Aljamaan Hamoud
Information and Computer Science Department, King Fahd University of Petroleum and Minerals, Dhahran, Saudi Arabia.
Interdisciplinary Research Center for Finance and Digital Economy, King Fahd University of Petroleum and Minerals, Dhahran, Saudi Arabia.
PeerJ Comput Sci. 2024 Aug 15;10:e2254. doi: 10.7717/peerj-cs.2254. eCollection 2024.

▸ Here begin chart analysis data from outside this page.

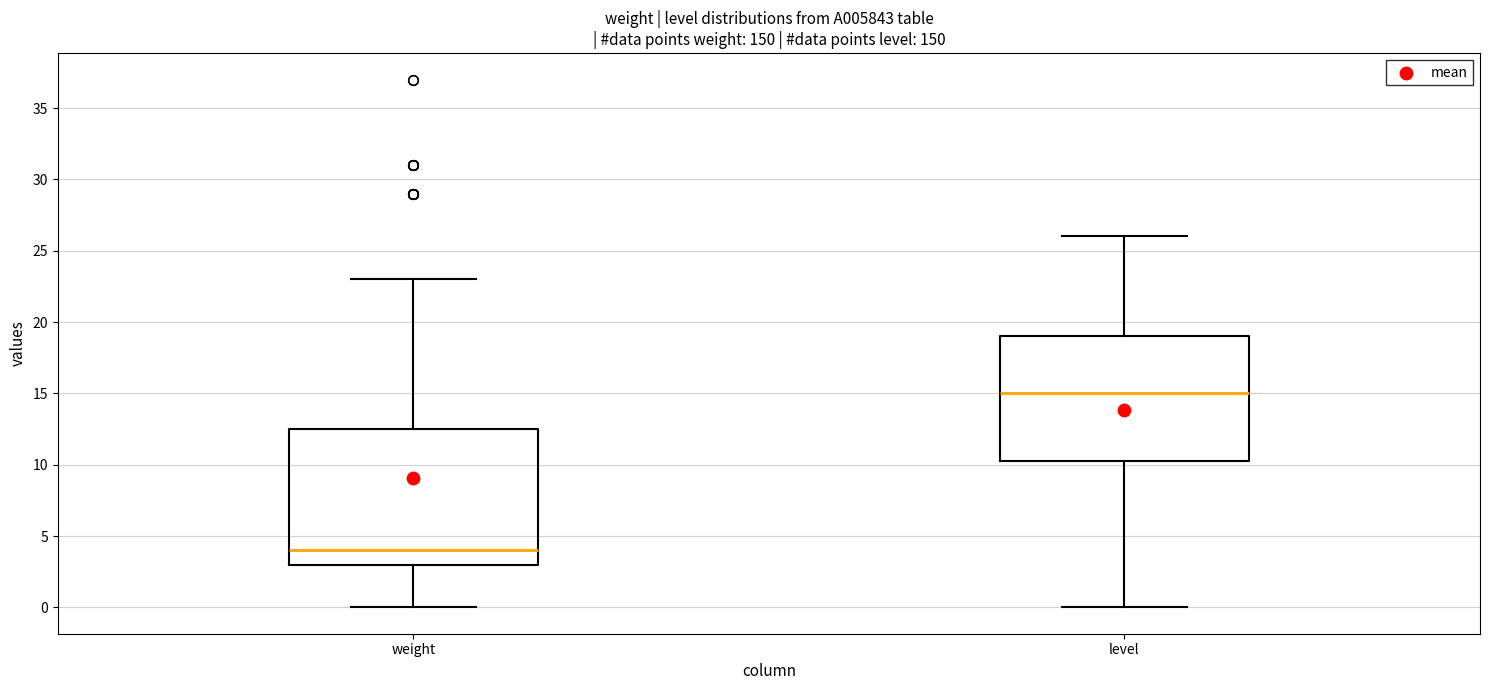

Which box has the lowest median line?

weight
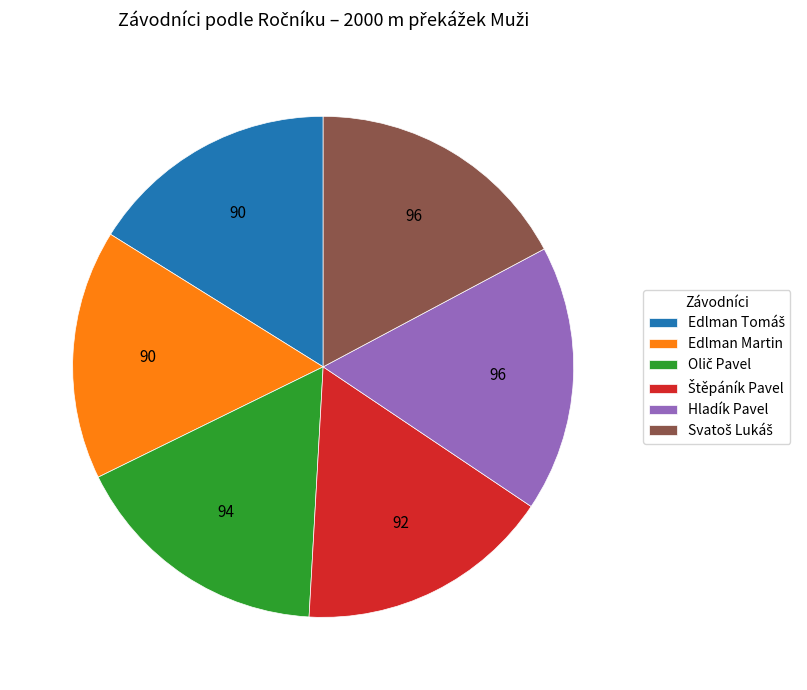

Does any single category account for the majority?

No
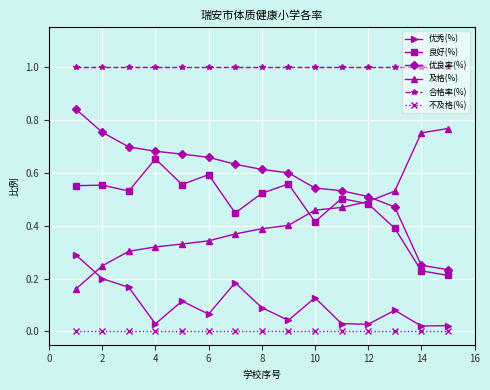

How many lines are shown in the chart?

6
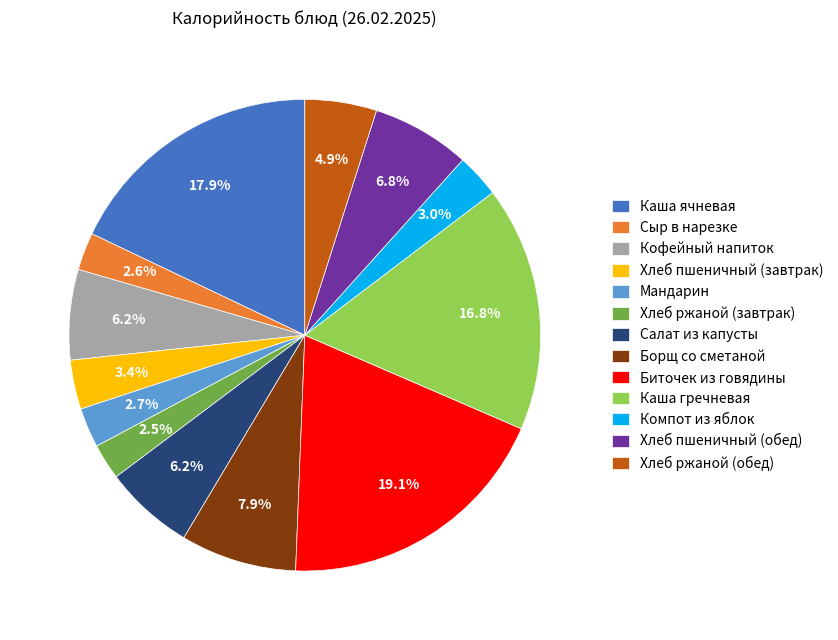

To the nearest percent, what is the difference between the Хлеб ржаной (завтрак) and Кофейный напиток slice percentages?

4%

Code smells refer to poor design and implementation choices by software engineers that might affect the overall software quality. Code smells detection using machine learning models has become a popular area to build effective models that are capable of detecting different code smells in multiple programming languages. However, the process of building of such effective models has not reached a state of stability, and most of the existing research focuses on Java code smells detection. The main objective of this article is to propose dynamic ensembles using two strategies, namely greedy search and backward elimination, which are capable of accurately detecting code smells in two programming languages (., Java and Python), and which are less complex than full stacking ensembles. The detection performance of dynamic ensembles were investigated within the context of four Java and two Python code smells. The greedy search and backward elimination strategies yielded different base models lists to build dynamic ensembles. In comparison to full stacking ensembles, dynamic ensembles yielded less complex models when they were used to detect most of the investigated Java and Python code smells, with the backward elimination strategy resulting in less complex models. Dynamic ensembles were able to perform comparably against full stacking ensembles with no significant detection loss. This article concludes that dynamic stacking ensembles were able to facilitate the effective and stable detection performance of Java and Python code smells over all base models and with less complexity than full stacking ensembles.
代码异味是指软件工程师做出的可能影响软件整体质量的糟糕设计和实现选择。使用机器学习模型进行代码异味检测已成为构建能够检测多种编程语言中不同代码异味的有效模型的热门领域。然而,构建此类有效模型的过程尚未达到稳定状态,并且现有的大多数研究都集中在Java代码异味检测上。本文的主要目标是提出使用两种策略的动态集成方法,即贪心搜索和反向消除,它们能够准确检测两种编程语言(即Java和Python)中的代码异味,并且比完全堆叠集成方法更简单。在四种Java代码异味和两种Python代码异味的背景下研究了动态集成方法的检测性能。贪心搜索和反向消除策略产生了不同的基础模型列表来构建动态集成。与完全堆叠集成相比,当使用动态集成来检测大多数研究的Java和Python代码异味时,它们产生的模型更简单,反向消除策略产生的模型更简单。动态集成能够与完全堆叠集成相媲美,且检测损失不显著。本文得出结论,动态堆叠集成能够在所有基础模型上促进对Java和Python代码异味的有效且稳定检测,并且比完全堆叠集成更简单。